Saturday, June 25, 2011

ピナ・バウシュ演出ウッパタール舞踏団の「私と踊って」を視聴して


♪音楽千夜一夜 209

ほんとはこれは音楽としてはドイツの古い民謡が効果的に使われていても、音楽以上に演劇と舞踊と音楽が混然一体となった一種の総合芸術なのだが、どこに入れたらいいのか分からないので、ここで千夜一夜することにする。

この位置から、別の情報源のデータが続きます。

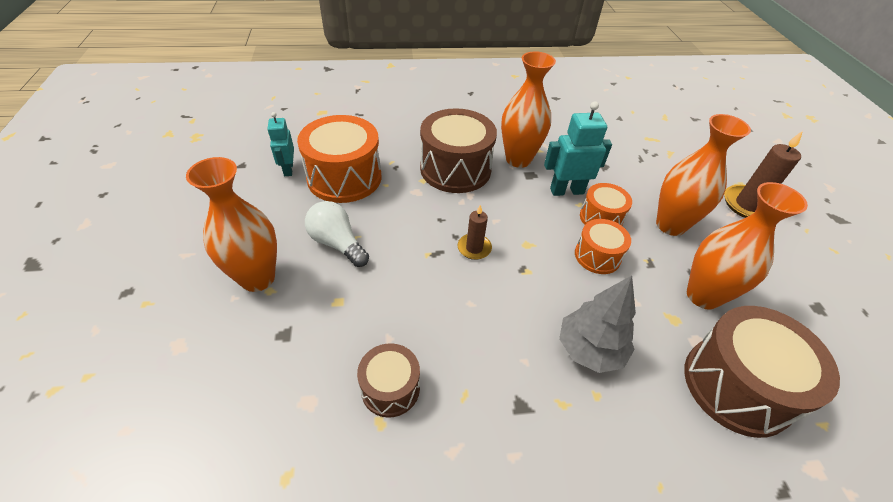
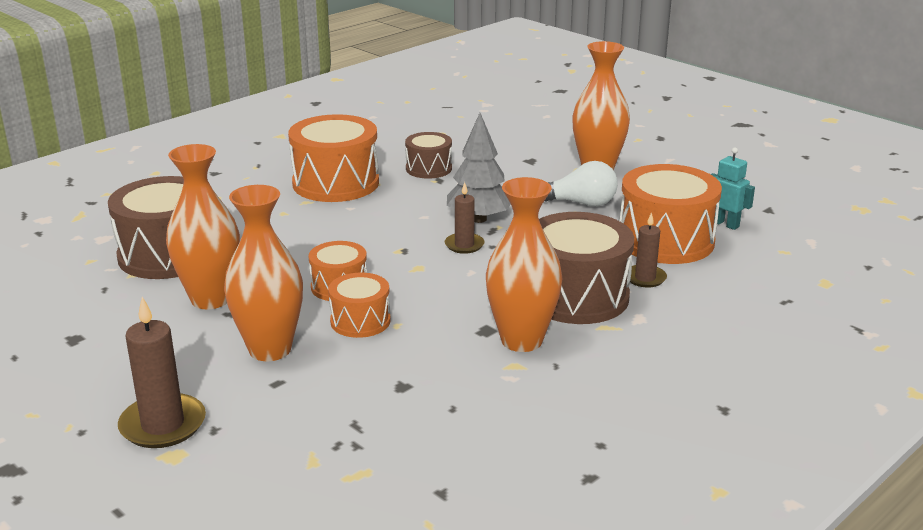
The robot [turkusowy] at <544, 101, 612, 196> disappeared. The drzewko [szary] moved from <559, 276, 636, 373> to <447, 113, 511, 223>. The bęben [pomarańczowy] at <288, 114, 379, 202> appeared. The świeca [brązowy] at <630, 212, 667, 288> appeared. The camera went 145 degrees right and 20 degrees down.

昨日も今日も風が強く、さっき庭で2羽の紋白蝶が交尾しようという体制に入っていたのだが、風だけではなく、そういう気分にならなくなってしまったので、1尺ほど離れた別々の葉っぱに止まって薄青い筋の入った翅をしっかり閉じて、まだ夕方なのに早い夜に入ってしまったけれど、この「私と踊って」という作品は、ある男と女のまさにそういう関係を劇にしていると思った。

はじめは女が、次に男が、男と女に恋をして、最後の最後に全員が舞台の最前列に勢ぞろいして「「私と踊って!」と叫ぶ時に男と女の切ないまでの純粋存在が真っ裸の無垢の状態で全面開示され、観客の心の奥底を鋭く貫きとおすのであるが、芝居の見どころとしてはそこに至るまでの男女のかけひき、すなわち愛の提示や虚勢や内心の葛藤や絶望や憎悪やらのほとんど見るに堪えない荒々しい展開にある。

青年男女も胡蝶も、できたら好きな相手と性交したいと念じてはいるのだが、昆虫においてすら性交や生殖は生の最終目標ではなくて、その周辺、その周縁に散らばっている歌や踊りや休憩や沈思や買い物や睡眠や蕩尽や暇つぶしにこそ、生の本質、換言すればクチュールというものがある、ということをピナ・バウシュ選手はわれらに伝えようとしているのだ。

言言肺腑を衝くという言い方があるとしたら、これは見見臓物を抉るとでもいうべきパフォーマンスであろう。女を演じたジョセフィン・アン・エンディコットの熱演が感動的だった。